Wednesday, December 7, 2016

"Blank Pages" by John C. Mannone, Frequent Contributor

Blank Pages
John C. Mannone

A clandestine group gathers in the hideaway room
below the house. The trapdoor under the thick carpet
will muffle their prayers. Red tin lamps illuminate
faces in pensive expectation. Grotesque shadows
flit in quiet panic along the chalk-white walls.

An old man in a brown tunic, hunched over the podium,
clutches the sacred book with knobby fingers. Opens it.
He stares at the rare delicate pages. Words appear
alive, written on cotton. He closes his eyes and speaks
in a deep, gentle voice, the Gospel of John:

These things I have spoken to you,
so that in Me you may have peace.
In the world you have tribulation,
but take courage; I have overcome
the world.

Occasionally he stops to breathe deeply, smiles
creasing his face; blue eyes reflect the candles.
The penitents, on their knees, chant melodic prayers,
glossolalias echo off the stained glass on the hidden
chamber walls. But the fluence of halleluiahs

is interrupted by stomps from heavy boots and harsh
voices—soldiers searching for us. We are the criminals
of the State. Sounds grow louder. Then the rug
is pulled aside. They storm down the cellar steps.
No escape. We huddle in the corner and remain silent

to the indictments even though the evidence lay open
on the spindled stand. The commandant marches
toward the illegal book with a smirk on his face.
Picks it up…but his elocution of charges is suspended
mid-sentence. In outrageous disquiet, he shuffles pages,

turning one after the other. He lets the book fall
through his fingers. Demands to know the trickery
perpetrated here. The old man simply smiles. Candle
flames flicker in the hurricane lamps, ghost shadows
dance on blank white pages—the holy air quietly stirs.
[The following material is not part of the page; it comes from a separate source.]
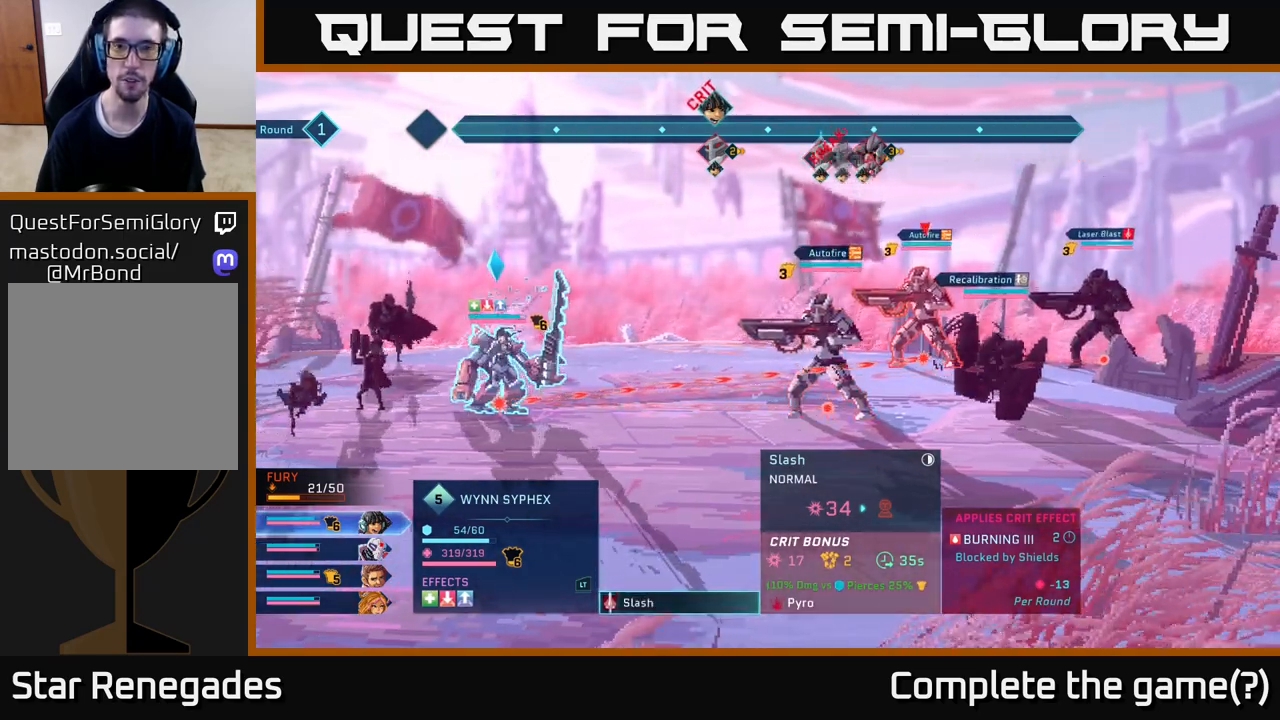
{"buttons": [], "left_stick": "center", "right_stick": "center", "events": []}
Poet’s Notes:  This poem has its roots in the political sentiment toward sacred literature. In 2009, when this poem was first drafted, it was only speculation that certain works, like the Bible, would eventually be considered “hate literature” by extreme leftists. Apparently, this was already occurring at that time in countries in 2009, and most certainly there is continuing erosion of religious freedoms in our own country today in 2016. I thought of how the Jews had to hide from the Nazis in 1930s/1940s and I drew parallels in this poem’s time period between Christians and the “State” in whatever futuristic world-order system we would be living in in not the too distant future.

The quintet structure of the poem is no accident, but its significance is not likely to be noticed by many readers. In Biblical numerology, 5 is the number for grace—and there is a bunch of that for the penitents in the poem concerning their would-be crimes.